What’s slightly positive for soybean prices are the rumors circulating that the Chinese government might suspend the 25% import tax for a handful of private crushers to make some one-off purchases.
That being said, the cheaper soybeans from Brazil are starting to come off and it’s being said that the freight differential for movement in February 2019 and beyond clearly sits in Brazil’s favor.
Where do Grain Prices Go in 2019?
I will be taking a hiatus from writing the FarmLead Breakfast Brief for the last week of December (next week) and the first week of January. In its place, FarmLead will be publishing our crop-by-crop recaps of 2018 grain prices, as well as what our outlook for 2019 grain markets.
On that note, you’ve heard me and everyone else talk about the trade war between China and the U.S. these past 2 months. While that’s important, we also need to mindful of some of the other macroeconomic factors being overlooked in the current sea of geopolitical risk, namely monetary policy.
For the U.S., the Federal Reserve just raised interest rates for the fourth time in 2018, despite some signals that the American economy is softening. As such, the Fed indicated in their December minutes that a more “patient approach” to raising interest rates would be taken in 2019. 
In Canada, further interest rate hikes are anticipated in 2019 after keeping things idle this month. The Bank of Canada has cited that the neutral range is between 2.50% to 3.50%, but we’re a bit skeptical of that being the case. With a higher interest rate, you tend to see that country’s currency strengthen at the same time. However, a stronger Canadian Dollar would, in turn, would negatively affect the attractiveness of Canadian grain exports.

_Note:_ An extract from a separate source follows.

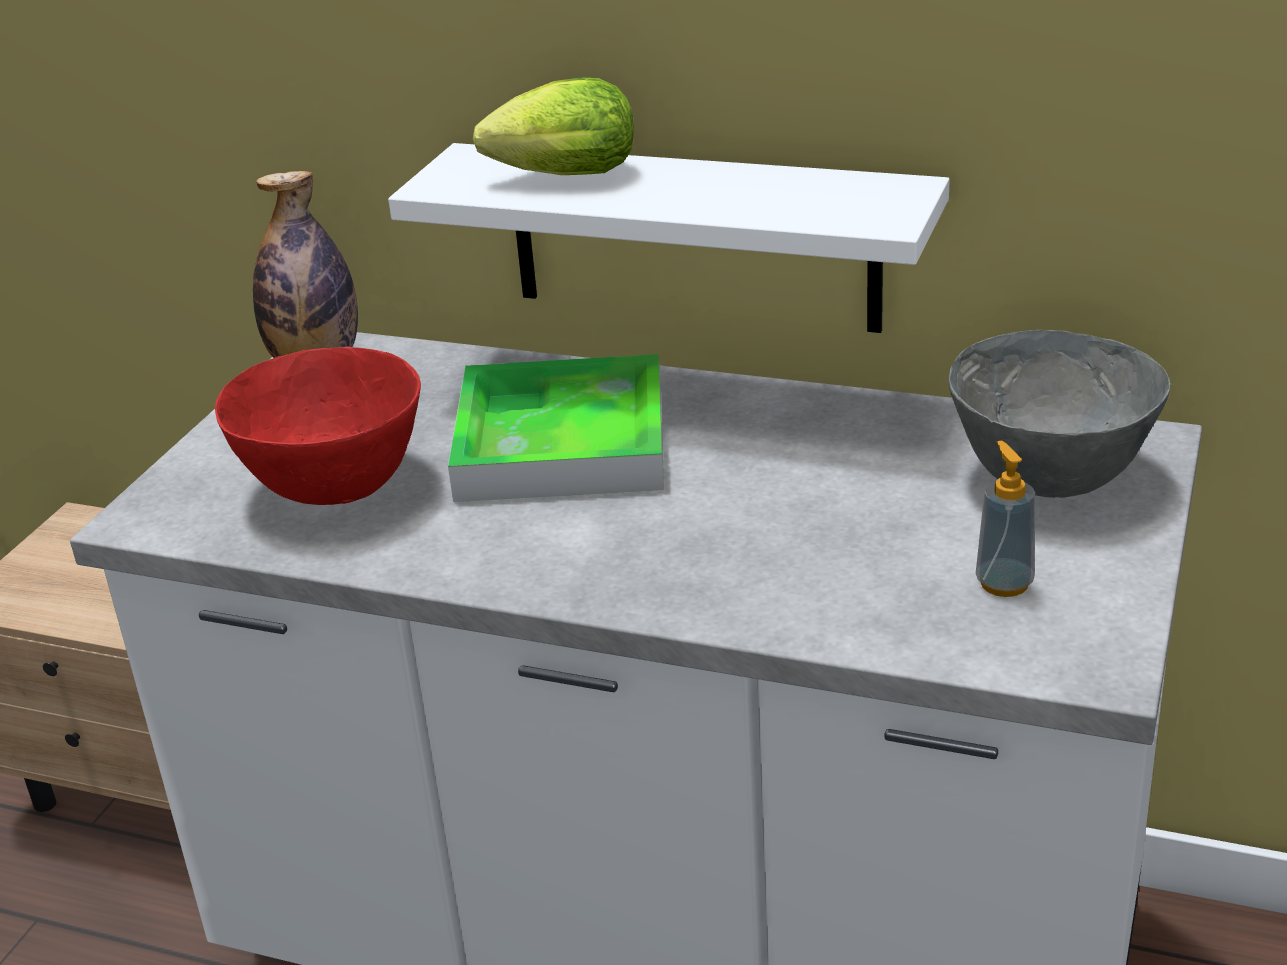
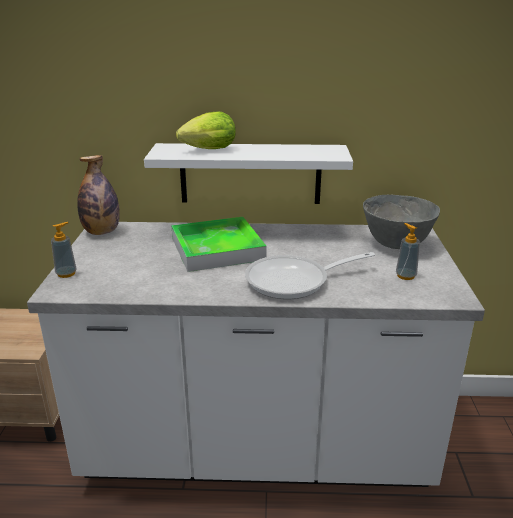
camera: 20 degrees left, 5 degrees down
red bowl [215,347,421,505] -> none
none -> soap dispenser [51,222,77,278]
none -> frying pan [245,252,375,299]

Overall, geopolitical risk will continue to be the first drivers of grain markets as we turn to 2019, followed by fundamentals like export activity and 2019 acres. For the likes of corn, soybean, wheat, and canola, be cautious of hoping for prices to keep going higher and sell into those rallies; after all, there’s a healthy amount of supply for all of these crops still available at home and around the rest of the world.
Merry Christmas & Happy Holidays!
At 7:35 AM CST in the North American futures markets (*not cash prices*):
(all prices in dollars per bushel unless otherwise indicated)
$1 USD = $1.3531 CAD, $1 CAD = $0.7391 USD)
Mar Corn: +1¢ (+0.25%) to $3.763 USD or $5.091 CAD
Jan Soybeans: -2¢ (-0.2%) to $8.915 USD or $12.063 CAD
Jan Soybean Meal (per short ton): unchanged at $307.70 USD or $416.35 CAD
Jan Soybean Oil (cents per lbs): -0.08¢ (-0.3%) at 28.12¢ USD or 38.05¢ CAD
Mar Oats: -2.5¢ (-0.9%) to $2.758 USD or $3.731 CAD
Mar Wheat (Chicago): -6.5¢ (-1.25%) to $5.17 USD or $6.995 CAD
Mar Wheat (Kansas City): -7¢ (-1.35%) to $5.025 USD or $6.799 CAD
Mar Wheat (Minneapolis): -1.5¢ (-0.25%) to $5.665 USD or $7.665 CAD
Jan Canola: +2.7¢/bu (+0.25%) to $10.854/bu / $478.60/MT CAD or $8.022/bu / $353.71/MT USD
COMMODITY TRADING INVOLVES RISK AND MAY NOT BE SUITABLE FOR ALL RECIPIENTS OF THIS POST. Neither the information presented, nor any opinions expressed, constitutes a solicitation for the purchase or sale of any commodities. The thoughts expressed in this email and basic data from which they are derived are believed to be reliable, but cannot be guaranteed due to uncertainty about future events and complexities surrounding commodity markets. Those acting on the information are responsible for their own actions.